Dataset records
━━━━━━━━━━━━━━━━━━━━
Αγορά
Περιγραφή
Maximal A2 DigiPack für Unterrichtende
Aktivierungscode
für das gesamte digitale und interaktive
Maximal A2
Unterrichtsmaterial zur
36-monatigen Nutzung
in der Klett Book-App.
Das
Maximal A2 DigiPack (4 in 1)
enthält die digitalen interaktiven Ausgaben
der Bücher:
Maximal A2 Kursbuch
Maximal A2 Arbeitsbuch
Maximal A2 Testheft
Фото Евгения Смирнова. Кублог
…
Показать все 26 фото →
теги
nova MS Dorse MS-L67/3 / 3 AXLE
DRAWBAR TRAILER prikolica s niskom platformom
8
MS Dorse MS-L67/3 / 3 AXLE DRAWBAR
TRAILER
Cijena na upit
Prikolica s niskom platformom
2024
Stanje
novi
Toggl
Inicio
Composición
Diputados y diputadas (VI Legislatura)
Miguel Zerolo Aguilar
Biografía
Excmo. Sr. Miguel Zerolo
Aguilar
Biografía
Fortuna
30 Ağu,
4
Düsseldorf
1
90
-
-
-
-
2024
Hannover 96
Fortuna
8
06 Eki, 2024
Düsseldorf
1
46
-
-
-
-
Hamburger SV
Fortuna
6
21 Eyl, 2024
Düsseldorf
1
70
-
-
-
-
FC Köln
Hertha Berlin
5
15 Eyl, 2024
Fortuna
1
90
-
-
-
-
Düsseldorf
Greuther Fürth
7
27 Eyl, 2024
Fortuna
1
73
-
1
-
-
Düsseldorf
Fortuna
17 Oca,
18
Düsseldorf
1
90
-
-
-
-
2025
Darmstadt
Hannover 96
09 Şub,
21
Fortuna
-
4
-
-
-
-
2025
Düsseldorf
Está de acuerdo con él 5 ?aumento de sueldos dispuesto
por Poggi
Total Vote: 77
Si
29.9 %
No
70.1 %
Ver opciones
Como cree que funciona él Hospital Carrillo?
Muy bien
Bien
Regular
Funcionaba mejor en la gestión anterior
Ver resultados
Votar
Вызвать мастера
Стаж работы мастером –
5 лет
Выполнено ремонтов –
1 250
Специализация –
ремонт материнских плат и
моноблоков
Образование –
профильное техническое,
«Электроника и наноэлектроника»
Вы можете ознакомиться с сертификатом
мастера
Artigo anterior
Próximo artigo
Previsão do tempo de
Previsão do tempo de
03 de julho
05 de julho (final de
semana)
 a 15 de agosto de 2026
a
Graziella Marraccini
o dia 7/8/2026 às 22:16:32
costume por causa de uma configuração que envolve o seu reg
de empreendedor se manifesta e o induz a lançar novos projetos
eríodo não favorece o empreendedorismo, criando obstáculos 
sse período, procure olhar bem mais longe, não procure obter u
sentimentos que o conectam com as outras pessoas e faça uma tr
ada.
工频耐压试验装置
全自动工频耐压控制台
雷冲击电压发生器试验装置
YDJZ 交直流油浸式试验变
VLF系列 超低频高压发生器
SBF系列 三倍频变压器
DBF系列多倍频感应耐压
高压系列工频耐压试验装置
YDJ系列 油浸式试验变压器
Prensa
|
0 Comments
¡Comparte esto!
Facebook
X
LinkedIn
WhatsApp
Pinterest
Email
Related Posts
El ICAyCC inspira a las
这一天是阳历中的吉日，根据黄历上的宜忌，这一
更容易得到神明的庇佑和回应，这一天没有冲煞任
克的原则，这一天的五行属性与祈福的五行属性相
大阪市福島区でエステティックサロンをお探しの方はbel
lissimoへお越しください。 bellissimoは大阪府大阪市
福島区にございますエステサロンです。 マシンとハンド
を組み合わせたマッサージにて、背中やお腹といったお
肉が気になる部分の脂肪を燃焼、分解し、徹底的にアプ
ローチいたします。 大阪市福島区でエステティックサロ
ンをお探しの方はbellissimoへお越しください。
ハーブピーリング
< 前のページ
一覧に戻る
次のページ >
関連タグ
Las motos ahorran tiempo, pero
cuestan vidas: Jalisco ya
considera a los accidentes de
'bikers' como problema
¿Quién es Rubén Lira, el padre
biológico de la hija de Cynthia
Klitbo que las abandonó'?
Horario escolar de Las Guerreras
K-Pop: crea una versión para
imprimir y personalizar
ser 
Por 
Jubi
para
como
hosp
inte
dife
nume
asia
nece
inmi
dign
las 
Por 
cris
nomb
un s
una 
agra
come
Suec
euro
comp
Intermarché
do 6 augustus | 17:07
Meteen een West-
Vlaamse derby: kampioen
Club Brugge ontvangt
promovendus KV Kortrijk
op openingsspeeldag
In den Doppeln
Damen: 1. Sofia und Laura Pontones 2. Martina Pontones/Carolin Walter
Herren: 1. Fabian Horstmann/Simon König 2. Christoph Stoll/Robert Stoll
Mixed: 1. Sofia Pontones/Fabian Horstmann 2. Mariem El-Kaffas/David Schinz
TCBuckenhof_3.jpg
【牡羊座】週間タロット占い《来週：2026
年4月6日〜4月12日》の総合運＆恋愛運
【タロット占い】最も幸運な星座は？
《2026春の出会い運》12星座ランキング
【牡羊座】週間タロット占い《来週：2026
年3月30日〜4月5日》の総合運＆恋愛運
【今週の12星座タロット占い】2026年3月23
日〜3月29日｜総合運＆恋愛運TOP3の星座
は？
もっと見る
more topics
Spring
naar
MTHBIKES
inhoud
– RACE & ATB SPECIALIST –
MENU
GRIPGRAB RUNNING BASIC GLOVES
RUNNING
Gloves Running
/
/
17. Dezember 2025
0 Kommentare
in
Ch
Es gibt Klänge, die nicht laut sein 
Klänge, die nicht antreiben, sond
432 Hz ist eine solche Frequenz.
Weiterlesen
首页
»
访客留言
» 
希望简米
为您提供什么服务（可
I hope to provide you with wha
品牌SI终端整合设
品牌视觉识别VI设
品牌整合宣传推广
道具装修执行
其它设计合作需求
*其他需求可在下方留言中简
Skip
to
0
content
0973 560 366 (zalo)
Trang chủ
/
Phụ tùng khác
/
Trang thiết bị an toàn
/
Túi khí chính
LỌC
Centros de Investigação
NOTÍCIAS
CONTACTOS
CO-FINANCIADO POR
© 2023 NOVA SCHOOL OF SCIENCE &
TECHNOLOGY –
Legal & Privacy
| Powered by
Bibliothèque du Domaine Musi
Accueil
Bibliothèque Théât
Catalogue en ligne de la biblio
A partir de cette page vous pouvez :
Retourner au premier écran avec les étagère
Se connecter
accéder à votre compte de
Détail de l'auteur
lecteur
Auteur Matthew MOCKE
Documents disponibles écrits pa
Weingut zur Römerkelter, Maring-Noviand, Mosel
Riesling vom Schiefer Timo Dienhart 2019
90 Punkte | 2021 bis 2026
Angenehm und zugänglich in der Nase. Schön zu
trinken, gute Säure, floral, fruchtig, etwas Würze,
━━━━━━━━━━━━━━━━━━━━
» Task statement: Reproduce the items line for line, starting at the very first line and ending at the line containing "eríodo não favorece", with both of those lines included.

» Reply to the exercise:
Αγορά
Περιγραφή
Maximal A2 DigiPack für Unterrichtende
Aktivierungscode
für das gesamte digitale und interaktive
Maximal A2
Unterrichtsmaterial zur
36-monatigen Nutzung
in der Klett Book-App.
Das
Maximal A2 DigiPack (4 in 1)
enthält die digitalen interaktiven Ausgaben
der Bücher:
Maximal A2 Kursbuch
Maximal A2 Arbeitsbuch
Maximal A2 Testheft
Фото Евгения Смирнова. Кублог
…
Показать все 26 фото →
теги
nova MS Dorse MS-L67/3 / 3 AXLE
DRAWBAR TRAILER prikolica s niskom platformom
8
MS Dorse MS-L67/3 / 3 AXLE DRAWBAR
TRAILER
Cijena na upit
Prikolica s niskom platformom
2024
Stanje
novi
Toggl
Inicio
Composición
Diputados y diputadas (VI Legislatura)
Miguel Zerolo Aguilar
Biografía
Excmo. Sr. Miguel Zerolo
Aguilar
Biografía
Fortuna
30 Ağu,
4
Düsseldorf
1
90
-
-
-
-
2024
Hannover 96
Fortuna
8
06 Eki, 2024
Düsseldorf
1
46
-
-
-
-
Hamburger SV
Fortuna
6
21 Eyl, 2024
Düsseldorf
1
70
-
-
-
-
FC Köln
Hertha Berlin
5
15 Eyl, 2024
Fortuna
1
90
-
-
-
-
Düsseldorf
Greuther Fürth
7
27 Eyl, 2024
Fortuna
1
73
-
1
-
-
Düsseldorf
Fortuna
17 Oca,
18
Düsseldorf
1
90
-
-
-
-
2025
Darmstadt
Hannover 96
09 Şub,
21
Fortuna
-
4
-
-
-
-
2025
Düsseldorf
Está de acuerdo con él 5 ?aumento de sueldos dispuesto
por Poggi
Total Vote: 77
Si
29.9 %
No
70.1 %
Ver opciones
Como cree que funciona él Hospital Carrillo?
Muy bien
Bien
Regular
Funcionaba mejor en la gestión anterior
Ver resultados
Votar
Вызвать мастера
Стаж работы мастером –
5 лет
Выполнено ремонтов –
1 250
Специализация –
ремонт материнских плат и
моноблоков
Образование –
профильное техническое,
«Электроника и наноэлектроника»
Вы можете ознакомиться с сертификатом
мастера
Artigo anterior
Próximo artigo
Previsão do tempo de
Previsão do tempo de
03 de julho
05 de julho (final de
semana)
 a 15 de agosto de 2026
a
Graziella Marraccini
o dia 7/8/2026 às 22:16:32
costume por causa de uma configuração que envolve o seu reg
de empreendedor se manifesta e o induz a lançar novos projetos
eríodo não favorece o empreendedorismo, criando obstáculos 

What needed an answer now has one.